Should sectarian religious colleges that teach creationism be accredited? Our colleague, Joshua Swamidass, writing in the Wall Street Journal, answers with a qualified yes. Specifically, the issue involves an accrediting agency known as Transnational Association of Christian Colleges and Schools, or Tracs. Tracs was established in the 1970’s to provide accreditation for colleges and universities that taught young-earth creationism and six literal days of creation, rather than modern science. Eventually, Tracs was recognized by the Council for Higher Education Accreditation, or CHEA, which is in essence an umbrella agency that accredits accrediting agencies. The recognition of Tracs by CHEA is up for renewal this year.

But should Tracs colleges be accredited? Should Tracs be recognized? Dr. Swamidass thinks so but would require stringent conditions. To oversimplify his position, he thinks that colleges should be allowed to teach creationism, but if Tracs is to accredit them, then they must agree to teach modern science as well. He writes,

As a matter of academic freedom, scientists should tolerate institutions that teach creation science. But deviations from national norms in a science curriculum need to be prominently disclosed, tracked and reported. In practice, that means transcripts that clearly state which courses and degrees include creation science. Credit from courses that include creation science should not be used toward science degrees. Nor should they be eligible for transfer to secular institutions.

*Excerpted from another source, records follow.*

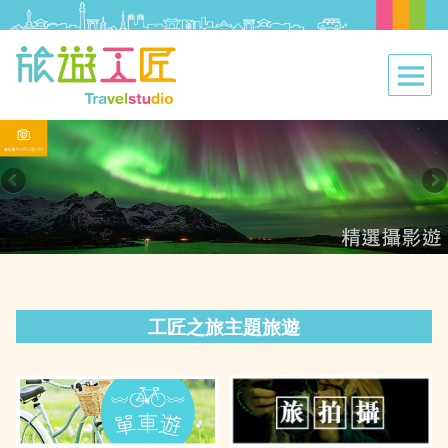
工匠之旅主題旅遊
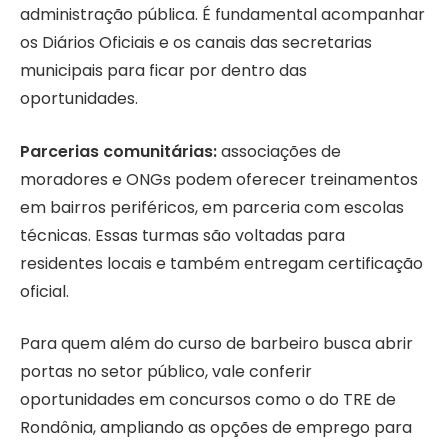
administração pública. É fundamental acompanhar
os Diários Oficiais e os canais das secretarias
municipais para ficar por dentro das
oportunidades.
Parcerias comunitárias:
associações de
moradores e ONGs podem oferecer treinamentos
em bairros periféricos, em parceria com escolas
técnicas. Essas turmas são voltadas para
residentes locais e também entregam certificação
oficial.
Para quem além do curso de barbeiro busca abrir
portas no setor público, vale conferir
oportunidades em concursos como o do TRE de
Rondônia, ampliando as opções de emprego para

Dr. Swamidass notes that the “public arena” is pluralistic and concludes,

… Avoiding conflict by unconditionally renewing Tracs’ membership is an unacceptable approach. But we need a more constructive solution than simply excluding those with whom we disagree—even if they seem obviously wrong, as creationists do.

The best solution is to respect Tracs institutions’ unique character while holding them to high academic standards. Insisting on policies of transparency and academic freedom might even lay the groundwork for change in future generations.

Appendix. The CHEA Committee on Recognition meets virtually March 8-10. You may register for meetings at 9:00 a.m. EST on March 9 and 10 here. I understand that they will discuss Tracs the morning of March 10 and make a recommendation to the full board, which will decide the matter in October. They no longer accept new comments.